Work item: Convert the text lines of every record into a JSON list of strings, with one string per line and any blank lines omitted.

+++ Dataset extract +++

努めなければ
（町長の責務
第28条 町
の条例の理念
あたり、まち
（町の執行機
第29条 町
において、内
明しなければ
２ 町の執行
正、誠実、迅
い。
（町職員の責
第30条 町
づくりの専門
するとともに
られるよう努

+++

Result of the exercise:
[
  "努めなければ",
  "（町長の責務",
  "第28条 町",
  "の条例の理念",
  "あたり、まち",
  "（町の執行機",
  "第29条 町",
  "において、内",
  "明しなければ",
  "２ 町の執行",
  "正、誠実、迅",
  "い。",
  "（町職員の責",
  "第30条 町",
  "づくりの専門",
  "するとともに",
  "られるよう努"
]